### Exercise requirements
Print the text of all the items below, line for line and unchanged, leaving out the pictures.

### Data

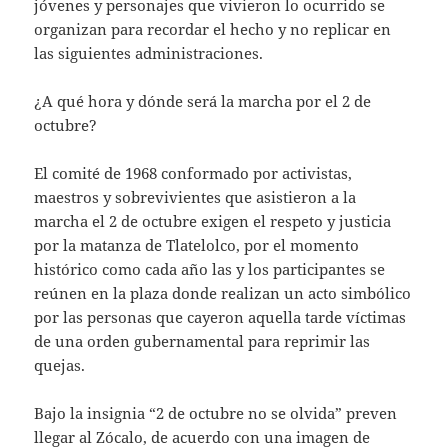
jóvenes y personajes que vivieron lo ocurrido se
organizan para recordar el hecho y no replicar en
las siguientes administraciones.
¿A qué hora y dónde será la marcha por el 2 de
octubre?
El comité de 1968 conformado por activistas,
maestros y sobrevivientes que asistieron a la
marcha el 2 de octubre exigen el respeto y justicia
por la matanza de Tlatelolco, por el momento
histórico como cada año las y los participantes se
reúnen en la plaza donde realizan un acto simbólico
por las personas que cayeron aquella tarde víctimas
de una orden gubernamental para reprimir las
quejas.
Bajo la insignia “2 de octubre no se olvida” preven
llegar al Zócalo, de acuerdo con una imagen de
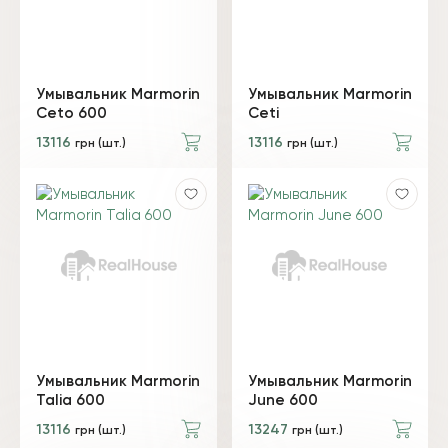
Умывальник Marmorin
Умывальник Marmorin
Ceto 600
Ceti
13116
13116
грн (шт.)
грн (шт.)
Умывальник Marmorin
Умывальник Marmorin
Talia 600
June 600
13116
13247
грн (шт.)
грн (шт.)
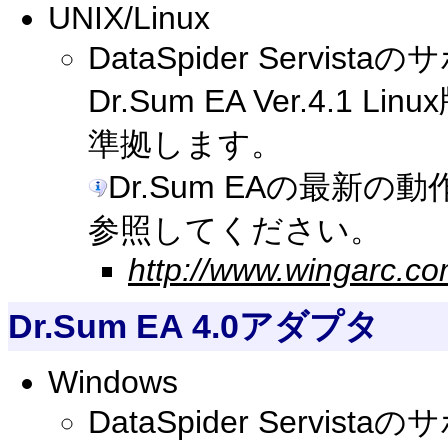
UNIX/Linux
DataSpider Serv
Dr.Sum EA Ver.4.
準拠します。
Dr.Sum EAの最新
参照してください。
http://www.wingarc.co
Dr.Sum EA 4.0アダプタ
Windows
DataSpider Serv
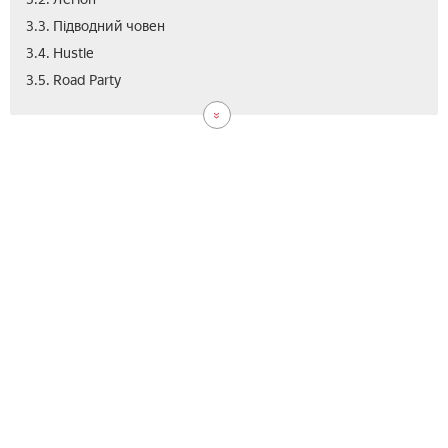
3.3. Підводний човен
3.4. Hustle
4.
5.
6.
7.
8.
3.5. Road Party
Що
Як
Як
Як
Від
роб
пот
вес
вла
на
на
себ
впи
впи
впи
на
впи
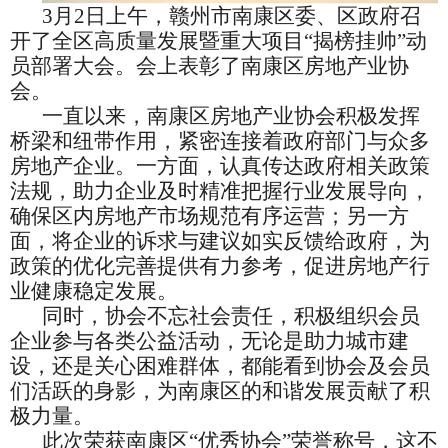
3月2日
上午，
赣州市南康区委、区政府
召
开了全区高质量发展暨重大项目“揭榜挂帅”动
员部署大会。会上表彰了南康区房地产业协
会
。
一直以来，南康区房地产业协会积极发挥
桥梁和纽带作用，紧密连接着政府部门与众多
房地产企业。一方面，认真传达政府相关政策
法规，助力企业及时精准把握行业发展导向，
确保区内房地产市场规范有序运营；另一方
面，将企业的诉求与建议如实反馈给政府，为
政策的优化完善提供有力参考，促进房地产行
业健康稳定发展。
同时，协会不忘社会责任，积极组织会员
企业参与各类公益活动，无论是助力城市建
设，还是关心困难群体，都能看到协会及会员
们活跃的身影，为南康区的和谐发展贡献了积
极力量。
此次荣获南康区
“
优秀协会
”
荣誉称号，这不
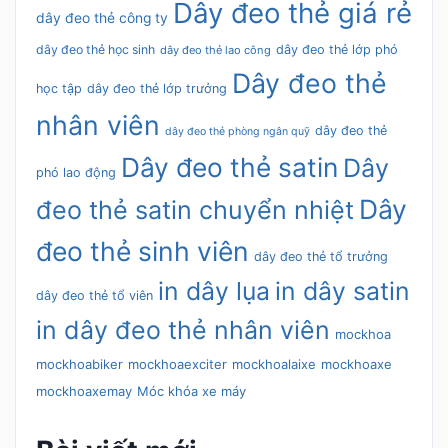
Dây đeo thẻ giá rẻ
dây đeo thẻ công ty
dây đeo thẻ học sinh
dây đeo thẻ lớp phó
dây đeo thẻ lao công
Dây đeo thẻ
học tập
dây đeo thẻ lớp trưởng
nhân viên
dây đeo thẻ
dây đeo thẻ phòng ngân quỹ
Dây đeo thẻ satin
Dây
phó lao động
Dây
đeo thẻ satin chuyển nhiệt
đeo thẻ sinh viên
dây đeo thẻ tổ trưởng
in dây lụa
in dây satin
dây đeo thẻ tổ viên
in dây đeo thẻ nhân viên
mockhoa
mockhoabiker
mockhoaexciter
mockhoalaixe
mockhoaxe
mockhoaxemay
Móc khóa xe máy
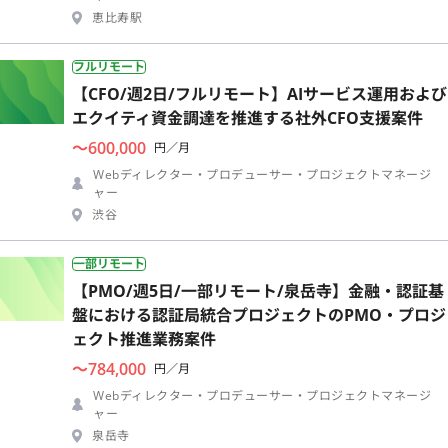
恵比寿駅
フルリモート
【CFO/週2日/フルリモート】AIサービス運用および
エクイティ資金調達を推進する社外CFO支援案件
〜600,000
円／月
Webディレクター・プロデューサー・プロジェクトマネージ
ャー
渋谷
一部リモート
【PMO/週5日/一部リモート/泉岳寺】金融・認証基
盤における認証局統合プロジェクトのPMO・プロジ
ェクト推進業務案件
〜784,000
円／月
Webディレクター・プロデューサー・プロジェクトマネージ
ャー
泉岳寺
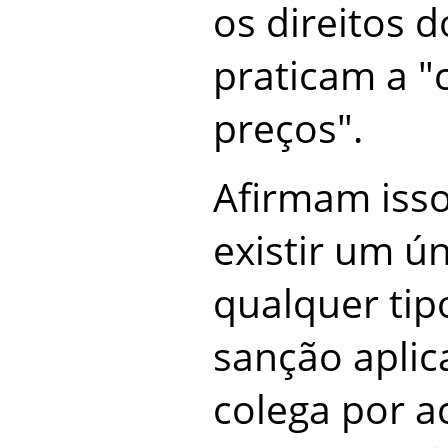
os direitos d
praticam a 
preços".
Afirmam iss
existir um ún
qualquer tip
sanção aplic
colega por ac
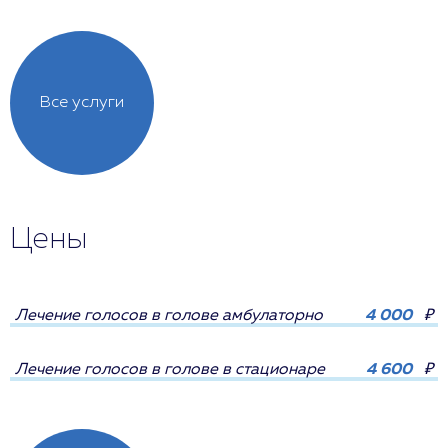
Все услуги
Цены
Лечение голосов в голове амбулаторно
4 000
₽
Лечение голосов в голове в стационаре
4 600
₽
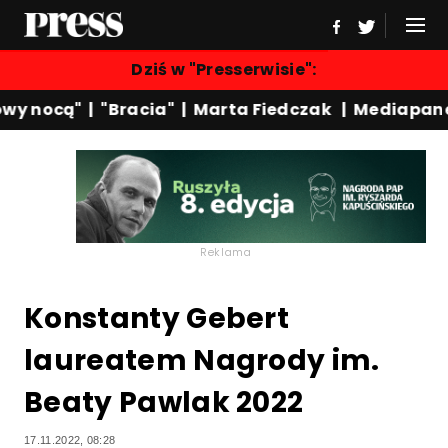
Dziś w "Presserwisie":
y nocą"
|
"Bracia"
|
Marta Fiedczak
|
Mediapanel
Reklama
Konstanty Gebert
laureatem Nagrody im.
Beaty Pawlak 2022
17.11.2022, 08:28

### Answer for the task
jóvenes y personajes que vivieron lo ocurrido se
organizan para recordar el hecho y no replicar en
las siguientes administraciones.
¿A qué hora y dónde será la marcha por el 2 de
octubre?
El comité de 1968 conformado por activistas,
maestros y sobrevivientes que asistieron a la
marcha el 2 de octubre exigen el respeto y justicia
por la matanza de Tlatelolco, por el momento
histórico como cada año las y los participantes se
reúnen en la plaza donde realizan un acto simbólico
por las personas que cayeron aquella tarde víctimas
de una orden gubernamental para reprimir las
quejas.
Bajo la insignia “2 de octubre no se olvida” preven
llegar al Zócalo, de acuerdo con una imagen de
Умывальник Marmorin
Умывальник Marmorin
Ceto 600
Ceti
13116
13116
грн (шт.)
грн (шт.)
Умывальник Marmorin
Умывальник Marmorin
Talia 600
June 600
13116
13247
грн (шт.)
грн (шт.)
UNIX/Linux
DataSpider Serv
Dr.Sum EA Ver.4.
準拠します。
Dr.Sum EAの最新
参照してください。
http://www.wingarc.co
Dr.Sum EA 4.0アダプタ
Windows
DataSpider Serv
3.3. Підводний човен
3.4. Hustle
4.
5.
6.
7.
8.
3.5. Road Party
Що
Як
Як
Як
Від
роб
пот
вес
вла
на
на
себ
впи
впи
впи
на
впи
3月2日
上午，
赣州市南康区委、区政府
召
开了全区高质量发展暨重大项目“揭榜挂帅”动
员部署大会。会上表彰了南康区房地产业协
会
。
一直以来，南康区房地产业协会积极发挥
桥梁和纽带作用，紧密连接着政府部门与众多
房地产企业。一方面，认真传达政府相关政策
法规，助力企业及时精准把握行业发展导向，
确保区内房地产市场规范有序运营；另一方
面，将企业的诉求与建议如实反馈给政府，为
政策的优化完善提供有力参考，促进房地产行
业健康稳定发展。
同时，协会不忘社会责任，积极组织会员
企业参与各类公益活动，无论是助力城市建
设，还是关心困难群体，都能看到协会及会员
们活跃的身影，为南康区的和谐发展贡献了积
极力量。
此次荣获南康区
“
优秀协会
”
荣誉称号，这不
Dây đeo thẻ giá rẻ
dây đeo thẻ công ty
dây đeo thẻ học sinh
dây đeo thẻ lớp phó
dây đeo thẻ lao công
Dây đeo thẻ
học tập
dây đeo thẻ lớp trưởng
nhân viên
dây đeo thẻ
dây đeo thẻ phòng ngân quỹ
Dây đeo thẻ satin
Dây
phó lao động
Dây
đeo thẻ satin chuyển nhiệt
đeo thẻ sinh viên
dây đeo thẻ tổ trưởng
in dây lụa
in dây satin
dây đeo thẻ tổ viên
in dây đeo thẻ nhân viên
mockhoa
mockhoabiker
mockhoaexciter
mockhoalaixe
mockhoaxe
mockhoaxemay
Móc khóa xe máy
恵比寿駅
フルリモート
【CFO/週2日/フルリモート】AIサービス運用および
エクイティ資金調達を推進する社外CFO支援案件
〜600,000
円／月
Webディレクター・プロデューサー・プロジェクトマネージ
ャー
渋谷
一部リモート
【PMO/週5日/一部リモート/泉岳寺】金融・認証基
盤における認証局統合プロジェクトのPMO・プロジ
ェクト推進業務案件
〜784,000
円／月
Webディレクター・プロデューサー・プロジェクトマネージ
ャー
泉岳寺
os direitos d
praticam a 
preços".
Afirmam iss
existir um ún
qualquer tip
sanção aplic
colega por ac
Все услуги
Цены
Лечение голосов в голове амбулаторно
4 000
₽
Лечение голосов в голове в стационаре
4 600
₽
Dziś w "Presserwisie":
y nocą"
|
"Bracia"
|
Marta Fiedczak
|
Mediapanel
Reklama
Konstanty Gebert
laureatem Nagrody im.
Beaty Pawlak 2022
17.11.2022, 08:28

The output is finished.